Les historiens les plus sérieux soutiennent que la répression des nationalistes camerounais par l’armée française fit, entre 1955 et 1964, des dizaines de milliers de morts, membres de l’Union des populations du Cameroun (UPC) et civils confondus (cf. Thomas Deltombe, Manuel Domergue et Jacob Tatsitsa, ‘La Guerre du Cameroun (sur notre photo, Said Bouamama présente le recueil de pensées de Ruben Um Nyobe). L’invention de la Françafrique’, Paris, La Découverte, 2016). Et pourtant, Ruben Um Nyobè était contre la violence et la lutte armée. C’était un combattant modéré et non extrémiste mais “il ne reste souvent à l’opprimé d’autre recours que d’utiliser les méthodes qui reflètent celles de l’oppresseur”. Et Nelson Mandela d’ajouter : “Si l’oppresseur utilise la violence, l’opprimé n’aura pas d’autre choix que de répondre par la violence. Dans notre cas, ce n’était qu’une forme de légitime defense.” (cf. ‘Un long chemin vers la liberté’, Paris, Fayard, 1995)

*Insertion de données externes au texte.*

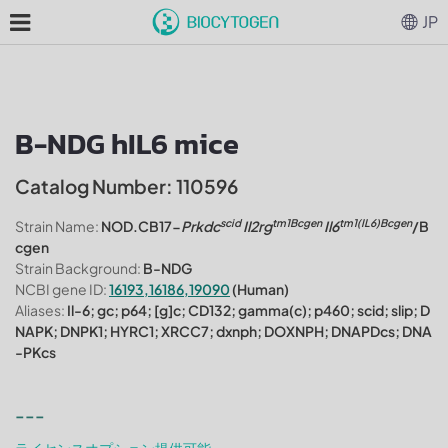
JP
B-NDG hIL6 mice
Catalog Number: 110596
scid
tm1Bcgen
tm1(IL6)Bcgen
Strain Name:
NOD.CB17-
Prkdc
Il2rg
Il6
/B
cgen
Strain Background:
B-NDG
NCBI gene ID:
16193,16186,19090
(Human)
Aliases:
Il-6; gc; p64; [g]c; CD132; gamma(c); p460; scid; slip; D
NAPK; DNPK1; HYRC1; XRCC7; dxnph; DOXNPH; DNAPDcs; DNA
-PKcs
---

En mai 2009, en visite officielle à Yaoundé, François Fillon, premier ministre du voyou et inculte Sarkozy, se permit d’affirmer ceci : “Je dénie absolument que des forces françaises aient participé en quoi que ce soit à des assassinats au Cameroun. Tout cela, c’est de la pure invention !” C’est ce qu’on appelle ajouter l’arrogance et le mépris à la barbarie. Achille Mbembe, qui a contribué à faire connaître le juste combat de Ruben Um Nyobè, a souhaité au sommet Afrique-France de Montpellier (8 octobre 2021) que les Africains soient moins hargneux et plus indulgents vis-à-vis de la France parce que les lignes, d’après lui, bougeraient positivement dans la relation entre Paris et ses ex-colonies. Feu Marcel Amondji pensait, quant à lui, que la colonisation française ne sait pas s’arrêter. Est donc fausse l’idée selon laquelle la France a abandonné les coups tordus, l’immixtion dans nos affaires internes, le pillage de nos matières premières, le bashing et l’assassinat des Africains qui lui tiennent tête. Il faut être naïf ou de mauvaise foi pour croire que cette France s’est convertie au droit, à la justice, à la vérité et à l’humilité. Voilà pourquoi il serait imprudent de se fier aux paroles mielleuses que prononcera le jeune Macron au Cameroun. Les Camerounais et les Africains en général doivent exiger des excuses et des réparations pour les nombreux crimes de la France sur le continent.

Jean-Claude DJEREKE

Professeur de littérature à l’Université de Temple (Etats-Unis).